Written problem
Restate each line word for word. Leave out every picture.

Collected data
--

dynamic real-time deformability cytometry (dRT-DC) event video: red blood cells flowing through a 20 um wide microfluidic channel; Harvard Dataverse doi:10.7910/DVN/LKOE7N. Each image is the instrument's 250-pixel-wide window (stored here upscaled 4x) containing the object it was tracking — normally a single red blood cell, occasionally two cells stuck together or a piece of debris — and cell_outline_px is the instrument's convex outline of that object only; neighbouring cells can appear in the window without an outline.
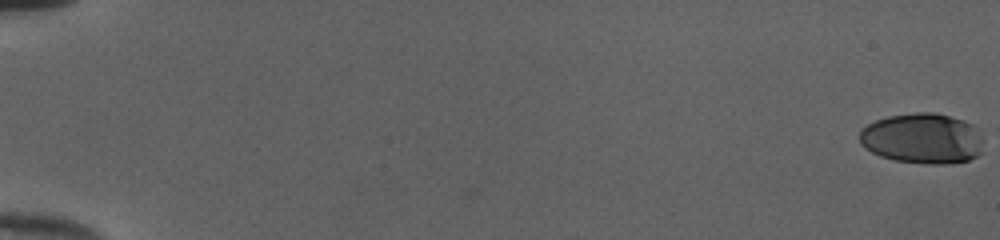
{"species": "human", "species_latin": "Homo sapiens", "temperature_condition": "cold", "stored_images_in_passage": 53, "camera_frame_rate_fps": 3000, "um_per_image_px": 0.085, "donor": {"sex": "female"}, "frame": {"image": 1, "passage_image": 1, "time_ms": 0.0, "image_size_px": [1000, 240], "cell_outline_px": [[980, 152], [976, 156], [968, 160], [944, 164], [924, 164], [896, 160], [880, 156], [864, 148], [860, 144], [860, 128], [876, 120], [888, 116], [916, 112], [936, 112], [964, 120], [972, 124], [976, 128], [980, 136]], "centroid_in_image_um": [78.36, 11.76], "position_along_channel_um": 6.6, "area_um2": 36.41}}
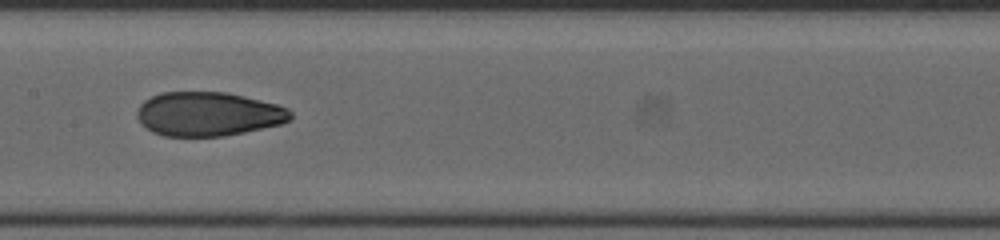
{"frame": {"image": 2, "passage_image": 30, "time_ms": 9.667, "image_size_px": [1000, 240], "cell_outline_px": [[292, 120], [280, 124], [244, 132], [224, 136], [164, 136], [152, 132], [136, 116], [136, 112], [140, 104], [144, 100], [160, 92], [224, 92], [260, 100], [276, 104], [288, 108], [292, 112]], "centroid_in_image_um": [17.7, 9.69], "position_along_channel_um": 189.7, "area_um2": 39.3}}
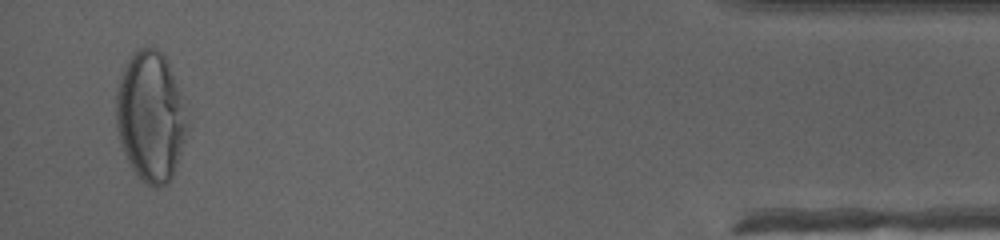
{"frame": {"image": 3, "passage_image": 52, "time_ms": 17.0, "image_size_px": [1000, 240], "cell_outline_px": [[188, 132], [172, 176], [168, 184], [156, 188], [148, 184], [132, 168], [120, 144], [116, 128], [116, 88], [120, 76], [132, 52], [136, 48], [156, 48], [164, 56], [168, 64], [184, 104], [188, 124]], "centroid_in_image_um": [12.79, 9.91], "position_along_channel_um": 422.4, "area_um2": 53.64}, "authors_computed_cell_mechanics": {"area_um2": 39.304, "velocity_mm_per_s": 4.043, "shape_relaxation_time_tau1_ms": 9.8142, "shape_relaxation_time_tau2_ms": 1.5025, "deformation_change_tau1": 0.3288, "deformation_change_tau2": 0.0472}}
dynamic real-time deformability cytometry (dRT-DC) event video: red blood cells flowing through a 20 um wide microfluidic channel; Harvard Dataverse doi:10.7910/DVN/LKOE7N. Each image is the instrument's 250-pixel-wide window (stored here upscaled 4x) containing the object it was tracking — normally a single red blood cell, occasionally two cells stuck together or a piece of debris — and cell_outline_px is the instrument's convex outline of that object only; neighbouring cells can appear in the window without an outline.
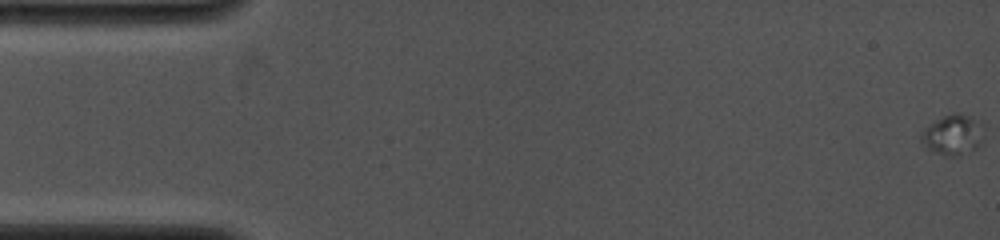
{"species": "common noctule bat (a hibernating species)", "species_latin": "Nyctalus noctula", "temperature_condition": "cold", "stored_images_in_passage": 8, "camera_frame_rate_fps": 4000, "um_per_image_px": 0.085, "animal": {"sex": "female", "body_mass_g": 19.0, "forearm_length_mm": 53.3}, "frame": {"image": 1, "passage_image": 1, "time_ms": 0.0, "image_size_px": [1000, 240], "cell_outline_px": [[984, 124], [980, 144], [976, 148], [960, 156], [944, 156], [936, 152], [924, 144], [920, 140], [920, 136], [924, 128], [936, 120], [944, 116], [956, 112], [960, 112], [972, 116]], "centroid_in_image_um": [81.03, 11.44], "position_along_channel_um": 4.0, "area_um2": 14.74}}
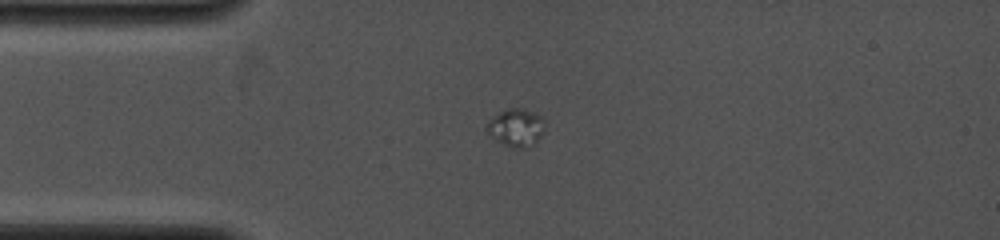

--

Full response
dynamic real-time deformability cytometry (dRT-DC) event video: red blood cells flowing through a 20 um wide microfluidic channel; Harvard Dataverse doi:10.7910/DVN/LKOE7N. Each image is the instrument's 250-pixel-wide window (stored here upscaled 4x) containing the object it was tracking — normally a single red blood cell, occasionally two cells stuck together or a piece of debris — and cell_outline_px is the instrument's convex outline of that object only; neighbouring cells can appear in the window without an outline.
{"species": "human", "species_latin": "Homo sapiens", "temperature_condition": "cold", "stored_images_in_passage": 53, "camera_frame_rate_fps": 3000, "um_per_image_px": 0.085, "donor": {"sex": "female"}, "frame": {"image": 1, "passage_image": 1, "time_ms": 0.0, "image_size_px": [1000, 240], "cell_outline_px": [[980, 152], [976, 156], [968, 160], [944, 164], [924, 164], [896, 160], [880, 156], [864, 148], [860, 144], [860, 128], [876, 120], [888, 116], [916, 112], [936, 112], [964, 120], [972, 124], [976, 128], [980, 136]], "centroid_in_image_um": [78.36, 11.76], "position_along_channel_um": 6.6, "area_um2": 36.41}}
{"frame": {"image": 2, "passage_image": 30, "time_ms": 9.667, "image_size_px": [1000, 240], "cell_outline_px": [[292, 120], [280, 124], [244, 132], [224, 136], [164, 136], [152, 132], [136, 116], [136, 112], [140, 104], [144, 100], [160, 92], [224, 92], [260, 100], [276, 104], [288, 108], [292, 112]], "centroid_in_image_um": [17.7, 9.69], "position_along_channel_um": 189.7, "area_um2": 39.3}}
{"frame": {"image": 3, "passage_image": 52, "time_ms": 17.0, "image_size_px": [1000, 240], "cell_outline_px": [[188, 132], [172, 176], [168, 184], [156, 188], [148, 184], [132, 168], [120, 144], [116, 128], [116, 88], [120, 76], [132, 52], [136, 48], [156, 48], [164, 56], [168, 64], [184, 104], [188, 124]], "centroid_in_image_um": [12.79, 9.91], "position_along_channel_um": 422.4, "area_um2": 53.64}, "authors_computed_cell_mechanics": {"area_um2": 39.304, "velocity_mm_per_s": 4.043, "shape_relaxation_time_tau1_ms": 9.8142, "shape_relaxation_time_tau2_ms": 1.5025, "deformation_change_tau1": 0.3288, "deformation_change_tau2": 0.0472}}
dynamic real-time deformability cytometry (dRT-DC) event video: red blood cells flowing through a 20 um wide microfluidic channel; Harvard Dataverse doi:10.7910/DVN/LKOE7N. Each image is the instrument's 250-pixel-wide window (stored here upscaled 4x) containing the object it was tracking — normally a single red blood cell, occasionally two cells stuck together or a piece of debris — and cell_outline_px is the instrument's convex outline of that object only; neighbouring cells can appear in the window without an outline.
{"species": "common noctule bat (a hibernating species)", "species_latin": "Nyctalus noctula", "temperature_condition": "cold", "stored_images_in_passage": 8, "camera_frame_rate_fps": 4000, "um_per_image_px": 0.085, "animal": {"sex": "female", "body_mass_g": 19.0, "forearm_length_mm": 53.3}, "frame": {"image": 1, "passage_image": 1, "time_ms": 0.0, "image_size_px": [1000, 240], "cell_outline_px": [[984, 124], [980, 144], [976, 148], [960, 156], [944, 156], [936, 152], [924, 144], [920, 140], [920, 136], [924, 128], [936, 120], [944, 116], [956, 112], [960, 112], [972, 116]], "centroid_in_image_um": [81.03, 11.44], "position_along_channel_um": 4.0, "area_um2": 14.74}}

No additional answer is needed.